Coal mining began in the watershed of Lick Run in the early 1800s and continues into the 21st century. Most of the mining activity has been surface mining, although there has been some deep mining as well. Large amounts of logging were also done in the late 19th century and early 20th century.

==Biology==
Lick Run is designated as a high-quality coldwater fishery. In 1931, the Pennsylvania Fish and Boat Commission stated that the stream was "one of the best streams in this section of Clearfield County". In 1983, the Susquehanna River Basin Commission did a biological survey of the stream, finding that there were no fish there and only one species of macroinvertebrate – a crayfish.

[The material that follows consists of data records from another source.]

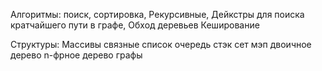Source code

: Алгоритмы:
поиск, 
сортировка, 
Рекурсивные,
Дейкстры для поиска кратчайшего пути в графе,
Обход деревьев
Кеширование

Структуры:
Массивы
связные список
очередь
стэк
сет
мэп
двоичное дерево
n-фрное дерево
графы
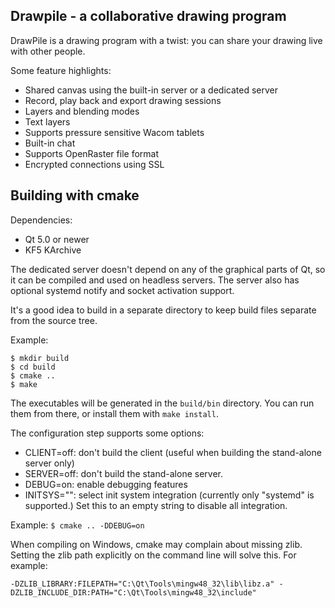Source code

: Drawpile - a collaborative drawing program
------------------------------------------

DrawPile is a drawing program with a twist: you can share your drawing
live with other people.

Some feature highlights:

* Shared canvas using the built-in server or a dedicated server
* Record, play back and export drawing sessions
* Layers and blending modes
* Text layers
* Supports pressure sensitive Wacom tablets
* Built-in chat
* Supports OpenRaster file format
* Encrypted connections using SSL

## Building with cmake

Dependencies:

* Qt 5.0 or newer
* KF5 KArchive

The dedicated server doesn't depend on any of the graphical parts of Qt,
so it can be compiled and used on headless servers. The server also has optional
systemd notify and socket activation support.

It's a good idea to build in a separate directory to keep build files
separate from the source tree.

Example:

    $ mkdir build
    $ cd build
    $ cmake ..
    $ make

The executables will be generated in the `build/bin` directory. You can run them from there,
or install them with `make install`.

The configuration step supports some options:

* CLIENT=off: don't build the client (useful when building the stand-alone server only)
* SERVER=off: don't build the stand-alone server.
* DEBUG=on: enable debugging features
* INITSYS="": select init system integration (currently only "systemd" is supported.) Set this to an empty string to disable all integration.

Example: `$ cmake .. -DDEBUG=on`

When compiling on Windows, cmake may complain about missing zlib. Setting the zlib path explicitly on the command line will solve this. For example:

    -DZLIB_LIBRARY:FILEPATH="C:\Qt\Tools\mingw48_32\lib\libz.a" -DZLIB_INCLUDE_DIR:PATH="C:\Qt\Tools\mingw48_32\include"


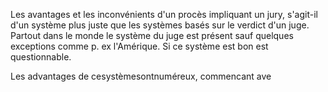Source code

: Les avantages et les inconvénients d'un procès impliquant un jury, s'agit-il d'un système plus juste que les systèmes basés sur le verdict d'un juge. Partout dans le monde le système du juge est  présent sauf quelques exceptions comme p. ex l'Amérique. Si ce système est bon est questionnable.

Les advantages de cesystèmesontnuméreux, commencant ave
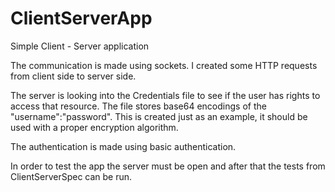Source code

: # ClientServerApp
Simple Client - Server application 

The communication is made using sockets.
I created some HTTP requests from client side to server side.  
  
The server is looking into the Credentials file to see if 
the user has rights to access that resource.
The file stores base64 encodings of the
"username":"password".
This is created just as an example, it should be used with
a proper encryption algorithm.


The authentication is made using basic authentication.

In order to test the app the server must be open and
after that the tests from ClientServerSpec can be run. 
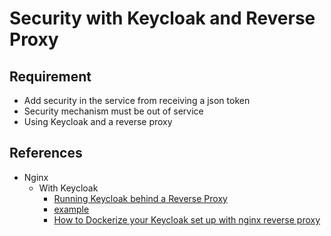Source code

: # Security with Keycloak and Reverse Proxy

## Requirement

- Add security in the service from receiving a json token
- Security mechanism must be out of service
- Using Keycloak and a reverse proxy

## References

- Nginx
  - With Keycloak
    - [Running Keycloak behind a Reverse Proxy](https://www.youtube.com/watch?v=MFqdgUcr2-A)
    - [example](https://github.com/jinnerbichler/keycloak-nginx/blob/master/docker-compose.yml)
    - [How to Dockerize your Keycloak set up with nginx reverse proxy](https://ishanul.medium.com/how-to-dockerize-your-keycloak-set-up-with-nginx-reverse-proxy-2f78f6260147)
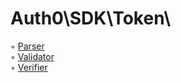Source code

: # Auth0\\SDK\\Token\\

◦ [Parser](Parser.md)  
◦ [Validator](Validator.md)  
◦ [Verifier](Verifier.md)  


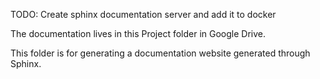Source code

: TODO: Create sphinx documentation server and add it to docker

The documentation lives in this Project folder in Google Drive.

This folder is for generating a documentation website generated through Sphinx.




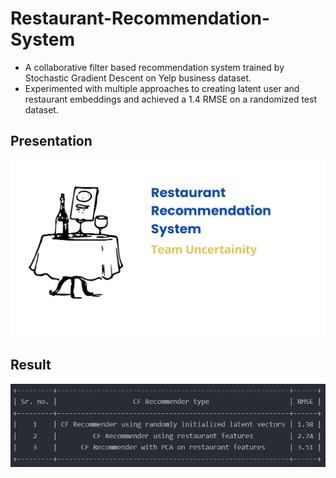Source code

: # Restaurant-Recommendation-System
- A collaborative filter based recommendation system trained by Stochastic Gradient Descent on Yelp business dataset.
- Experimented with multiple approaches to creating latent user and restaurant embeddings
and achieved a 1.4 RMSE on a randomized test dataset.

## Presentation

[![Presentation](./frontpage.png)](./Restaurant%20Recommendation%20System.mp4)

## Result
![Result](./Recommendation_system_yelp_comparison.JPG)
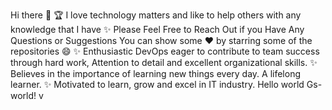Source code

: Hi there 👋
🏆 I love technology matters and like to help others with any knowledge that I have
✨ Please Feel Free to Reach Out if you Have Any Questions or Suggestions
You can show some ❤️   by starring some of the repositories 😄
✨ Enthusiastic DevOps eager to contribute to team success through hard work,
Attention to detail and excellent organizational skills.
✨ Believes in the importance of learning new things every day.
A lifelong learner.
✨ Motivated to learn, grow and excel in IT industry.
Hello world Gs-world! v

Trout have historically been stocked on Lick Run. In 1957, the Pennsylvania Fish and Boat Commission suggested no longer stocking trout on the stream below Fork Run. In 1985, trout stocking on the creek stopped altogether. Brook trout inhabit the stream downstream of the mouth of the tributary Doctors Fork.

Near Panther Rocks Camp, the land in the vicinity of Lick Run is fairly open, with bog-like sphagnum seeps. Further downstream, a riparian buffer begins to develop, and remains highly intact for almost all of the stream's length. Still further downstream, pools of woody debris begin forming in the stream. Filamentous green algae was observed on the stream at Panther Rocks in May 2005.

A wetland known as the SB Elliot Cabins Wetland is located at the headwaters of Lick Run. The Clearfield County Natural Heritage Inventory lists it as a significant site on the county level.

Lick Run has a low level of biodiversity at Panther Rocks. In a 2004 benthic macroinvertebrate survey, only two alderfly larvae and one crayfish were observed here. Upstream of Doctors Fork, the survey observed 125 stonefly nymphs, 52 caddisflies, 5 alderfly larvae, 2 cranefly larvae, and a single crayfish. Downstream of Doctors Fork, 40 stonefly nymphs, 22 caddisfly larvae, and two alderfly larvae were observed. At the SGL #90 Bridge, 45 caddisfly larvae, 44 stonefly nymphs, 3 midge larvae, and 2 aquatic worms were observed by the survey. Upstream of the tributary Stone Run, the survey observed 83 stonefly nymphs, 53 caddisfly larvae, 8 alderfly larvae, 7 mayfly nymphs, 1 caddisfly, and 1 aquatic worm.